Le passeur (Hermann) Le passeur

S am et Samantha sont sur la route. Ils fuient un monde sans espoir, attirés par une promesse d’accéder au « Paradize », dont ils ont vaguement entendu parler, mais dont l’existence n’est pas prouvée. Cependant, il faut payer le passeur. Au moment de la transaction, la somme d’argent n’est pas suffisante. Samantha poursuit le voyage, tandis que Sam, contraint à trouver le pécule manquant, reste sur place. Sa quête se transforme alors en cauchemar et en impasse.

Le tandem composé d’Hermann et Yves H. (son fils) n’en est pas à son coup d’essai. Pour leur onzième collaboration, ils tranchent avec le ton d’Old Pa Anderson, paru il y a moins d’un an. Au sud des États-Unis, pendant les années cinquante, succèdent un espace et un temps indéterminés.
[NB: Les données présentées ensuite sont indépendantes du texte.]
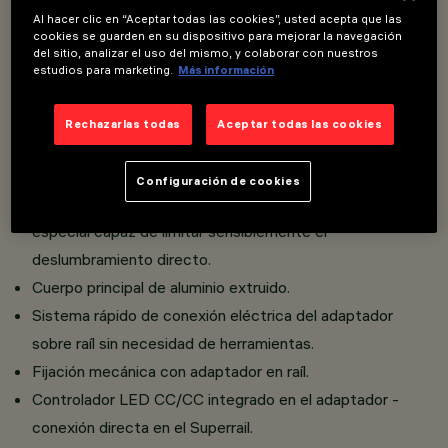
Al hacer clic en “Aceptar todas las cookies”, usted acepta que las
Módulo lineal fijo de 5 elementos ópticos con adaptador
cookies se guarden en su dispositivo para mejorar la navegación
del sitio, analizar el uso del mismo, y colaborar con nuestros
para instalación en Superrail.
estudios para marketing.
Más información
Ópticas fijas con reflectores Opti-Beam de alta
definición en material termoplástico metalizado.
Rechazarlas todas
Aceptar todas las cookies
Pese a las dimensiones mínimas del producto, la
tecnología patentada del sistema óptimo garantiza un
Configuración de cookies
elevado flujo lumínico optimizado por un filtro difusor
especial capaz de limitar sensiblemente el
deslumbramiento directo.
Cuerpo principal de aluminio extruido.
Sistema rápido de conexión eléctrica del adaptador
sobre raíl sin necesidad de herramientas.
Fijación mecánica con adaptador en raíl.
Controlador LED CC/CC integrado en el adaptador -
conexión directa en el Superrail.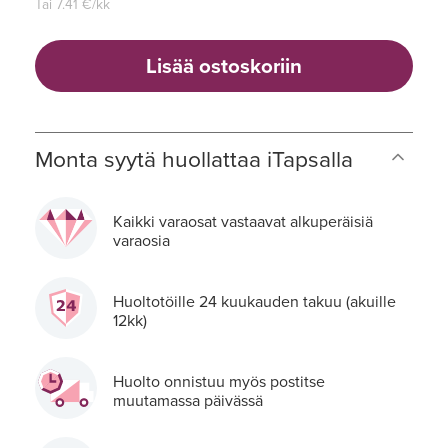
Tai
7.41
€/kk
Lisää ostoskoriin
Monta syytä huollattaa iTapsalla
Kaikki varaosat vastaavat alkuperäisiä
varaosia
Huoltotöille 24 kuukauden takuu (akuille
12kk)
Huolto onnistuu myös postitse
muutamassa päivässä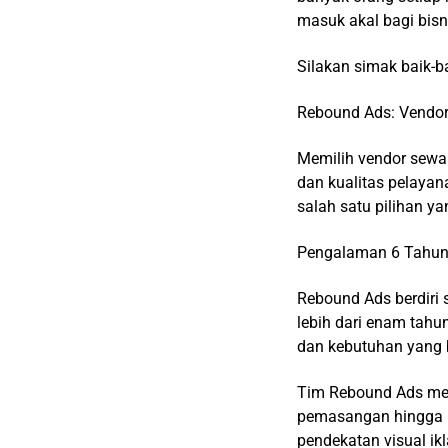
masuk akal bagi bisn
Silakan simak baik-bai
Rebound Ads: Vendor
Memilih vendor sewa 
dan kualitas pelaya
salah satu pilihan y
Pengalaman 6 Tahun
Rebound Ads berdiri 
lebih dari enam tahu
dan kebutuhan yang 
Tim Rebound Ads memah
pemasangan hingga pe
pendekatan visual ik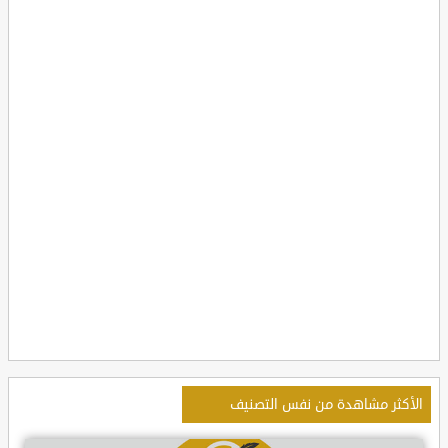
الأكثر مشاهدة من نفس التصنيف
L’aridité des paysages, la désolation des individus et la fuite hasardeuse comme seul salut font inévitablement penser à Jérémiah. Le phare du passeur est sans océan. Les étendues désertiques sont entourées de ténèbres. Les ombres rencontrées restent figées et muettes. Les quelques créatures qui donnent des signes de vie mêlent sensualité et difformités.

Yves H. signe là son récit le plus sombre. Entre thriller et fantastique, le scénario constitue un vaste piège qui se referme inexorablement sur le personnage principal. Maîtrisé et subtil, il balade le lecteur au fil de coups de théâtre et de questions qui ne trouveront pas toutes des réponses. Les dialogues, fort peu nombreux, tombent à point et entretiennent savamment la dramatisation.

Le graphisme d’Hermann, servi par un bon découpage, suffit pour narrer et donner à ressentir. L’artiste joue le plus souvent en terrain connu (les teintes grises et ombrageuses, les visages émaciés ou les paysages désolés). Il fait aussi preuve d’audace avec des ciels aux couleurs inhabituelles et changeantes, créant une atmosphère glauque et nauséeuse.

Le duo ose se renouveler et propose avec Le Passeur, outre une histoire prenante et réussie, une réflexion sur les promesses d’une vie meilleure, l’envie d’ailleurs et ce qu’on peut opposer à la noirceur d’individus, peut-être pas si caricaturés que cela. Parabole de ce qui agite l’âme humaine, il s'agit d'un album ténébreux, dans lequel chacun trouvera sa propre lueur.